» **EXERCISE DETAILS**
Without the pictures, copy all of the data exactly.
========
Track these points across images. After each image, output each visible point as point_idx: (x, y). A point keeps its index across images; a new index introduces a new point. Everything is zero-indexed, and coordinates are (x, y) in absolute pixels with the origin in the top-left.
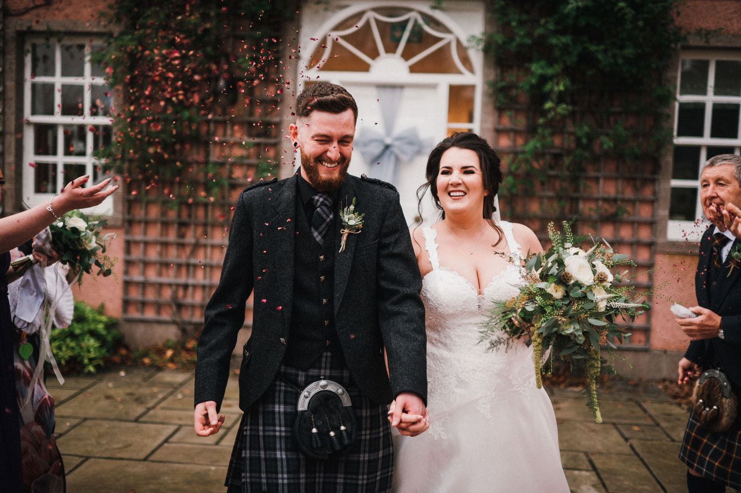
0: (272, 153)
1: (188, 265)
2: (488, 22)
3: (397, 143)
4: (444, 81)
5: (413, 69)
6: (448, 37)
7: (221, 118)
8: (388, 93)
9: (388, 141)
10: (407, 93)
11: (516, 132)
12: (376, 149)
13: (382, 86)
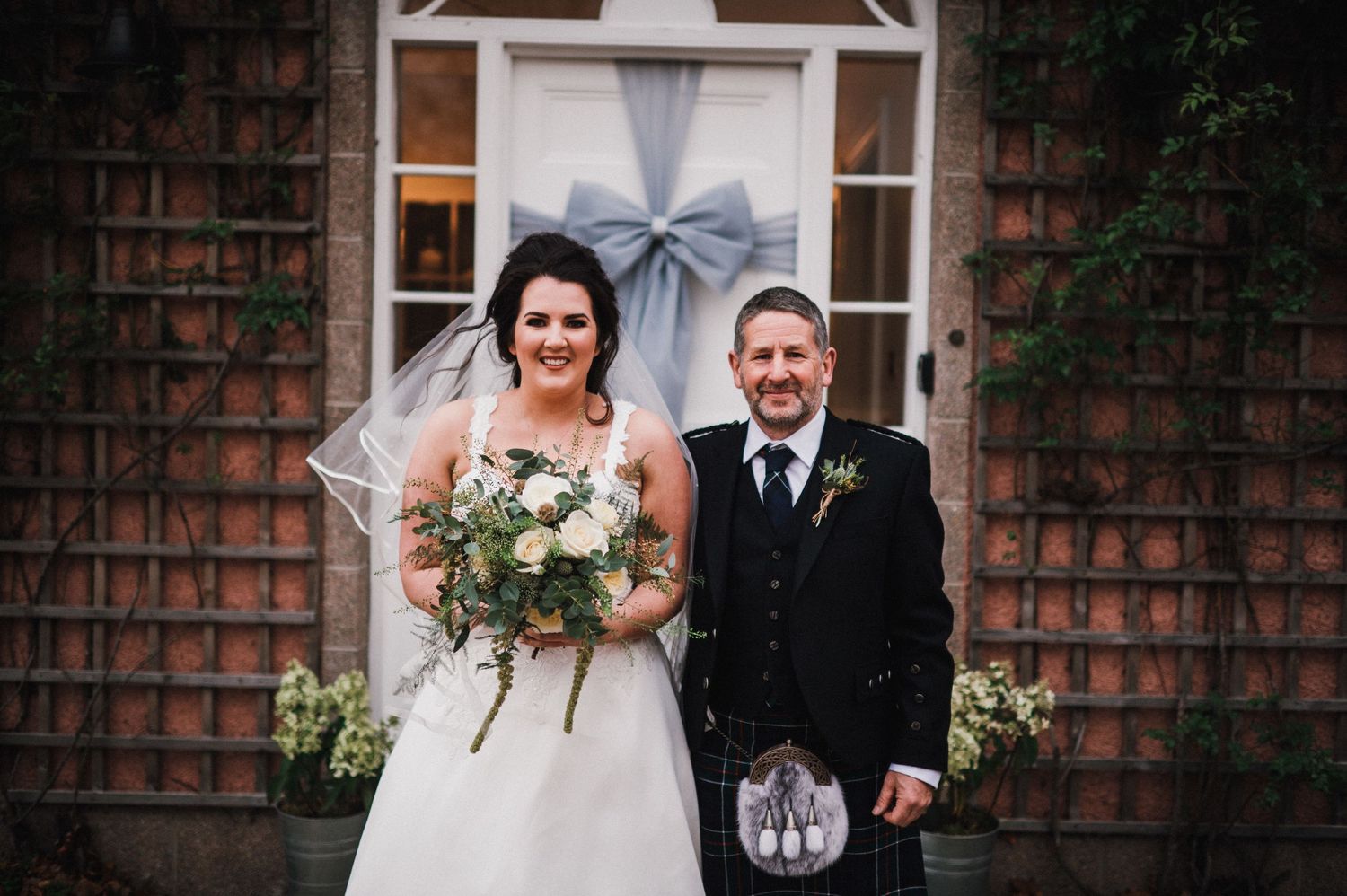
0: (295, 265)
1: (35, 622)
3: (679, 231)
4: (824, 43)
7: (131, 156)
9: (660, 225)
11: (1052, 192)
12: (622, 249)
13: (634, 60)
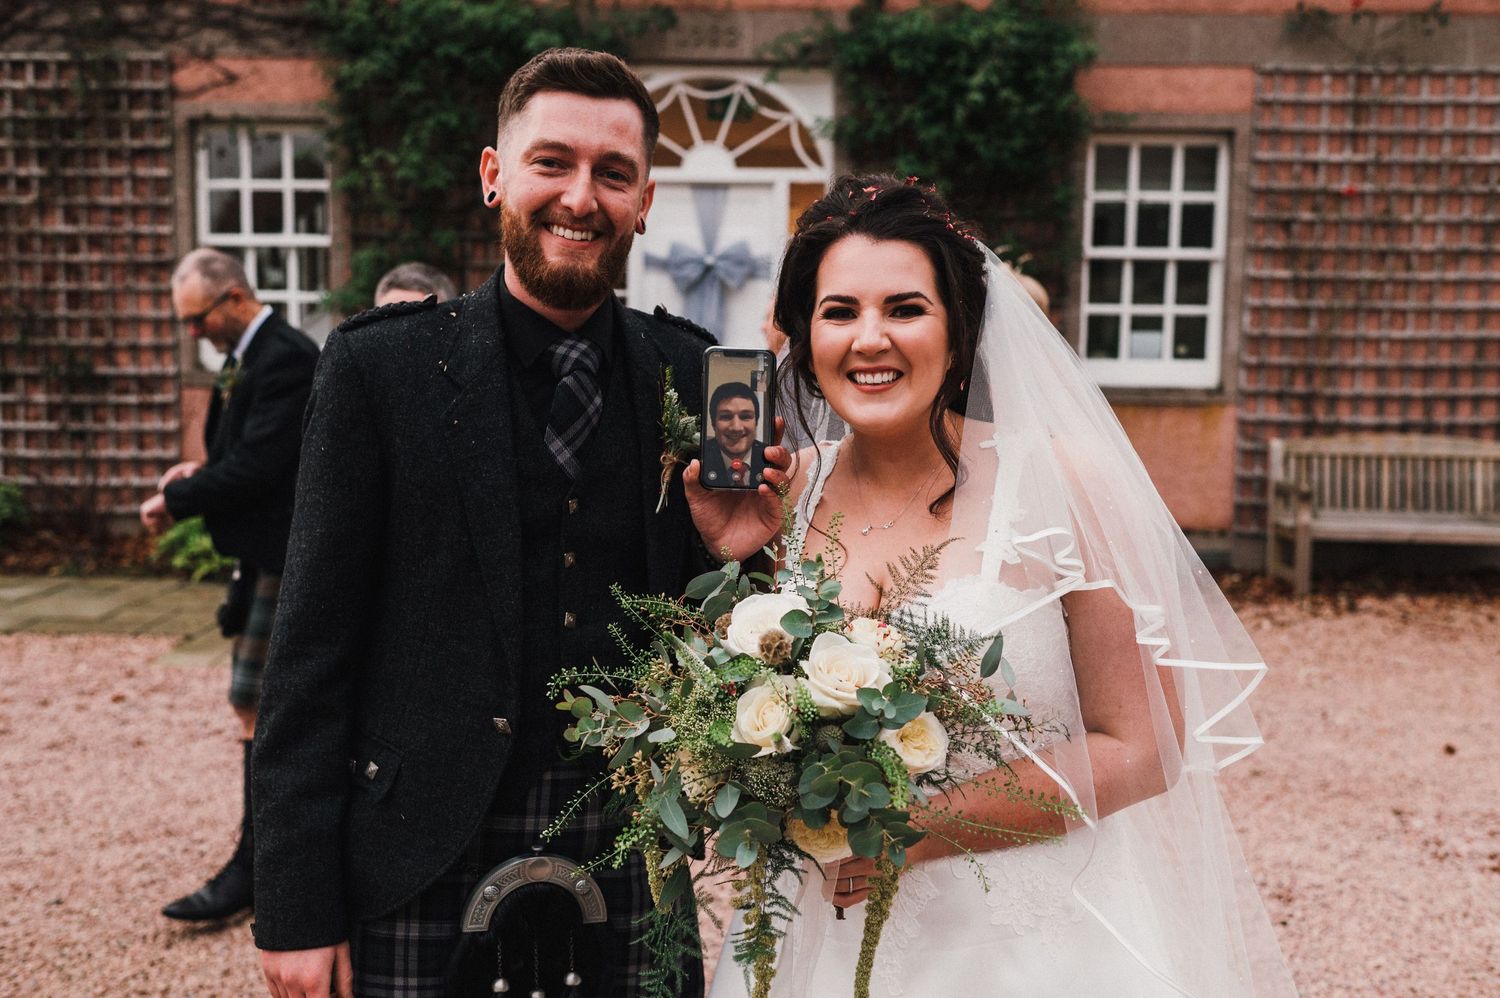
========
» **RESPONSE BELOW**
Track these points across images. After each image, output each visible point as point_idx: (x, y). A point keeps its index across images; a new index introduces a new point. Everything is zero-indexed, and coordinates are (x, y) in absolute pixels with the origin in the top-left.
0: (272, 153)
1: (188, 265)
2: (488, 22)
3: (397, 143)
4: (444, 81)
5: (413, 69)
6: (448, 37)
7: (221, 118)
8: (388, 93)
9: (388, 141)
10: (407, 93)
11: (516, 132)
12: (376, 149)
13: (382, 86)
0: (295, 265)
1: (35, 622)
3: (679, 231)
4: (824, 43)
7: (131, 156)
9: (660, 225)
11: (1052, 192)
12: (622, 249)
13: (634, 60)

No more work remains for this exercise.